Of ‘corrections’ and ‘recalibrations’

Since the beginning of September, a new euphemism has found its way into Wall Street parlance: ‘recalibration.’ It is a close cousin to the original euphemism, ‘correction.’ In fact, the pair of linguistically neutral terms are often popping up in the same sentence, such as ‘Given the market’s correction, we have recalibrated the deal.’ We gather that’s a lot more sensitive than saying, ‘Look, stocks have gone to hell, so we slashed the deal.’

Whatever the language, we saw two cases of this on Wednesday. Not unexpectedly, Brocade ‘amended’ its offer to buy Foundry, originally inked in late July. (‘Did we say $3bn? We meant $2.6bn.’) And Broadcom took a pair of scissors to its agreement to buy AMD’s digital television unit, cutting 25% from the price.

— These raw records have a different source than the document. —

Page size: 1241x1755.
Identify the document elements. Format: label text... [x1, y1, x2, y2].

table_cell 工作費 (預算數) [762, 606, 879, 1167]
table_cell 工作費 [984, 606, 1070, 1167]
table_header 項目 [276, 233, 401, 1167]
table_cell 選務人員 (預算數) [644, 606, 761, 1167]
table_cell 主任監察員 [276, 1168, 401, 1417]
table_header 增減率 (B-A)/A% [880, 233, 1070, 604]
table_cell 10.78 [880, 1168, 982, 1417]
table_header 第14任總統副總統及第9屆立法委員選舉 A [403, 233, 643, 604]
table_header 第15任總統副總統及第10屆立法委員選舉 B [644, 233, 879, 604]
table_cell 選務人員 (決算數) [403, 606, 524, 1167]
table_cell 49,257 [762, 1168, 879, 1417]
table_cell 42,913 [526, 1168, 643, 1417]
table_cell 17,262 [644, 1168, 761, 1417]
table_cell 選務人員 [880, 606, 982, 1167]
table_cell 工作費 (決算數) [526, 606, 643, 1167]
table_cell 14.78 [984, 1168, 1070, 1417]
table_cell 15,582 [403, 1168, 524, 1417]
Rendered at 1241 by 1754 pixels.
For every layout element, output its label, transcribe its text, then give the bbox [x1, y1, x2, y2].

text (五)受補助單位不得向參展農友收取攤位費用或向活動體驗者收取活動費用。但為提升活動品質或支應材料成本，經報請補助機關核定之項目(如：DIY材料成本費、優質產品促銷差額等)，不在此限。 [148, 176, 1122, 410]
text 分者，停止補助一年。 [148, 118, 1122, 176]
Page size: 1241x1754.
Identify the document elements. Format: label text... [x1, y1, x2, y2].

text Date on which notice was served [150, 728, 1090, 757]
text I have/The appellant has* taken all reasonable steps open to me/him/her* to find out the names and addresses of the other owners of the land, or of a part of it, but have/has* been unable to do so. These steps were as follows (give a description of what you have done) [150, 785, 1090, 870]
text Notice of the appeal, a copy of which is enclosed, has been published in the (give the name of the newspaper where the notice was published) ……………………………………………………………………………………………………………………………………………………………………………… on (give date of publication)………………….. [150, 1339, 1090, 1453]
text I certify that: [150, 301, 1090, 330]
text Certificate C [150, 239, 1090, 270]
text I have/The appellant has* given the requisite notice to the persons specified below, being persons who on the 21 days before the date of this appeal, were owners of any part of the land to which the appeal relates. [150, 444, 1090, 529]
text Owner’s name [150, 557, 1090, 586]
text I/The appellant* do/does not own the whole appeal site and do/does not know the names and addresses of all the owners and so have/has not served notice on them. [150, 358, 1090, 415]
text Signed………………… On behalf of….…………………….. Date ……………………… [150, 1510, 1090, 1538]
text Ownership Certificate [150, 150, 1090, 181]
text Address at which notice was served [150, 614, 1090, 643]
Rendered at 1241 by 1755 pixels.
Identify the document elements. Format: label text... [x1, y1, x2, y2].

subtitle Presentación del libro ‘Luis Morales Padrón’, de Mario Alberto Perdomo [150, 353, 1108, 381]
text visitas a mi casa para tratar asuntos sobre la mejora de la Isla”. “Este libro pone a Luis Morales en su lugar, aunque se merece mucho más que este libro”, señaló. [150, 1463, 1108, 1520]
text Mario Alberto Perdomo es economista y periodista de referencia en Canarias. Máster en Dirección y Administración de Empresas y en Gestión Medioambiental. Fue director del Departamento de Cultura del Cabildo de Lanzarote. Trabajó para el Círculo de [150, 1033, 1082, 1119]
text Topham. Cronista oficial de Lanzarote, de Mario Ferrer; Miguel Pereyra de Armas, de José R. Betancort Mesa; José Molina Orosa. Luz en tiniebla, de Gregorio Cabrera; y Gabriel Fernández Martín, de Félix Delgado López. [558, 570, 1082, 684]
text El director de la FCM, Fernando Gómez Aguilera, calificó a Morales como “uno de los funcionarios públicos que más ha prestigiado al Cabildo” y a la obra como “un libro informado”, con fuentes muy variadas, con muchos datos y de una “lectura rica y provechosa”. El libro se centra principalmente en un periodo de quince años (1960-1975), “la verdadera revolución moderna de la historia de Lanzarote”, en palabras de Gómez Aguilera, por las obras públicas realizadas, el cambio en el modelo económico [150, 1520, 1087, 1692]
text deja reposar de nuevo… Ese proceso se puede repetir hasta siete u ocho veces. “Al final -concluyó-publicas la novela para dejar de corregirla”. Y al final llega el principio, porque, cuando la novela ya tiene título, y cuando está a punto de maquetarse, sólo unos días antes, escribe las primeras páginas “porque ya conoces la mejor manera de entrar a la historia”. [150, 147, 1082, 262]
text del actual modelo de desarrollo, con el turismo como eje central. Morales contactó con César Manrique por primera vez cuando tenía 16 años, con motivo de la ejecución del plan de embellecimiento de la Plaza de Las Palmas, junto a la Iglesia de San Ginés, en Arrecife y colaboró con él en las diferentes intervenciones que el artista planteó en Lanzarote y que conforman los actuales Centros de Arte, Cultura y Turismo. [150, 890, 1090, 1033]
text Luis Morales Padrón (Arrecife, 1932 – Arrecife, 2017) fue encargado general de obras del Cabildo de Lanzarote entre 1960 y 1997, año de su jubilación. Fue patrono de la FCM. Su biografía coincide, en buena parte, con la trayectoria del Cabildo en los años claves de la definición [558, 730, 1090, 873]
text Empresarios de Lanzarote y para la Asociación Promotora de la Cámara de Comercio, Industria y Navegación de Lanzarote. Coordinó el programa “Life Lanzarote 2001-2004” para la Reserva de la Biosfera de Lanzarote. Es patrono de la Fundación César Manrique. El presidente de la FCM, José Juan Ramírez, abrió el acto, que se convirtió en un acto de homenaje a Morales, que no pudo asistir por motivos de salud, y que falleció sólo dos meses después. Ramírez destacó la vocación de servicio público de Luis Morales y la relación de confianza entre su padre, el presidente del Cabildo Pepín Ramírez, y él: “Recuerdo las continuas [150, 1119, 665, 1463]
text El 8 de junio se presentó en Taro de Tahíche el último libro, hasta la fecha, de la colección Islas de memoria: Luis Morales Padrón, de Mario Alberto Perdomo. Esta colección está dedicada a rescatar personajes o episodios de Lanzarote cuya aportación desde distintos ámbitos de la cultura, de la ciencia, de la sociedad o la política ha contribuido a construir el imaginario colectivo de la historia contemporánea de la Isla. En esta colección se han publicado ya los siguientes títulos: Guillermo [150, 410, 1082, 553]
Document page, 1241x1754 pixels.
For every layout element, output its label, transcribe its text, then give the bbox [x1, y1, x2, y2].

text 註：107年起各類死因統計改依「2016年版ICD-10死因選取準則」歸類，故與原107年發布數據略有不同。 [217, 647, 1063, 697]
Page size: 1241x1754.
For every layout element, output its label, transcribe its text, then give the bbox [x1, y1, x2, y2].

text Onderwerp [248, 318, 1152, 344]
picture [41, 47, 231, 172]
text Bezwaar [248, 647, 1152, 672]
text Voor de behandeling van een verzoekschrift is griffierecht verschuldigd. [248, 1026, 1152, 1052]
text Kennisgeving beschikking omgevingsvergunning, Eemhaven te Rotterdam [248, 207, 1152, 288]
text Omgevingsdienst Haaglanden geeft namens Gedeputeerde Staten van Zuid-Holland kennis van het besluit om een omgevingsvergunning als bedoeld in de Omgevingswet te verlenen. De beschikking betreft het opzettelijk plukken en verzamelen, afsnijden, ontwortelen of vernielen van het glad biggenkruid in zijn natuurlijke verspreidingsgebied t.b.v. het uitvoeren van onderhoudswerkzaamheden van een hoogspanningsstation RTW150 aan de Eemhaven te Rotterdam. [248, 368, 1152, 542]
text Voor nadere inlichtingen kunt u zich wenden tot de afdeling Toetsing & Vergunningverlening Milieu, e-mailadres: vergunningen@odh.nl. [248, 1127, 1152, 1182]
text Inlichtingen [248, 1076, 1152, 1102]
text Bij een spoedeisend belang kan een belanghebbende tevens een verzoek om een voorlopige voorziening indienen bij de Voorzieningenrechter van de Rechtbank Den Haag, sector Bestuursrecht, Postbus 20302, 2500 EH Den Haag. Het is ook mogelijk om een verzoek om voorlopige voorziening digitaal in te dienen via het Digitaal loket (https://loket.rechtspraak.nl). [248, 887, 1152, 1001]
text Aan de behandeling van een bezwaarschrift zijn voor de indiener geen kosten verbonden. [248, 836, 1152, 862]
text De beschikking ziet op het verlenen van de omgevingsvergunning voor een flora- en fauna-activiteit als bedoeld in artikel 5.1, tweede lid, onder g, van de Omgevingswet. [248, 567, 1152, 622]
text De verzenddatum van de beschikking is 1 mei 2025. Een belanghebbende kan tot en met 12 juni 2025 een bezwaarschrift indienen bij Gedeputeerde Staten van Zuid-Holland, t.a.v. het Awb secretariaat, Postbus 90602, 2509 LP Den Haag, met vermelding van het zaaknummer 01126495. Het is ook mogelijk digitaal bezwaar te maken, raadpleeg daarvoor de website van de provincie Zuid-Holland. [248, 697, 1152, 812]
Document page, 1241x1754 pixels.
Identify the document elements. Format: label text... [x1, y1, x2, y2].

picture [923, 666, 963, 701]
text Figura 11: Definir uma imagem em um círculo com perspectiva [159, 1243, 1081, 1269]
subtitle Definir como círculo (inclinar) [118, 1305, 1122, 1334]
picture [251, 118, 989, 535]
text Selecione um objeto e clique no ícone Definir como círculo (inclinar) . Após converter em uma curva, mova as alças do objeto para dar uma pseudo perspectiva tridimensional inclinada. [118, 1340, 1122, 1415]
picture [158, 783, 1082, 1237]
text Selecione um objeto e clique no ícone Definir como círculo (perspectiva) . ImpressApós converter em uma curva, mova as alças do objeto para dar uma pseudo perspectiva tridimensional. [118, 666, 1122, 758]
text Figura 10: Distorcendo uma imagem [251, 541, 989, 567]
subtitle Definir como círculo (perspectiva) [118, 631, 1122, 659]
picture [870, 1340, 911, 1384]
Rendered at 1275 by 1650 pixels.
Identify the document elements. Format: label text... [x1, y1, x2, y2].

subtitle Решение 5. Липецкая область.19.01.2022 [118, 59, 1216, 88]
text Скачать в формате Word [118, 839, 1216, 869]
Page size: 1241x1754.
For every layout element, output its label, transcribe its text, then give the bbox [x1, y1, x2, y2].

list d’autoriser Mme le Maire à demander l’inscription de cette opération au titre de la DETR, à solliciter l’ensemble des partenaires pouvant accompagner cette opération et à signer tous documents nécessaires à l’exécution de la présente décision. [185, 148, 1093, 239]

At least the deals will get done (probably). The same can’t be said for a transaction a banker described for us yesterday over coffee. Working on the sell-side, the banker and his client hammered out an agreement with a strategic acquirer over the summer. Terms called for the buyer to pay about $30m, about $25m of that in cash, the rest in equity. As shares in the would-be buyer ‘corrected,’ the company ‘recalibrated’ the price down to about $20m. The final kicker: the company planned to pay in stock. The would-be target is ‘recalibrating’ its interest in the offer.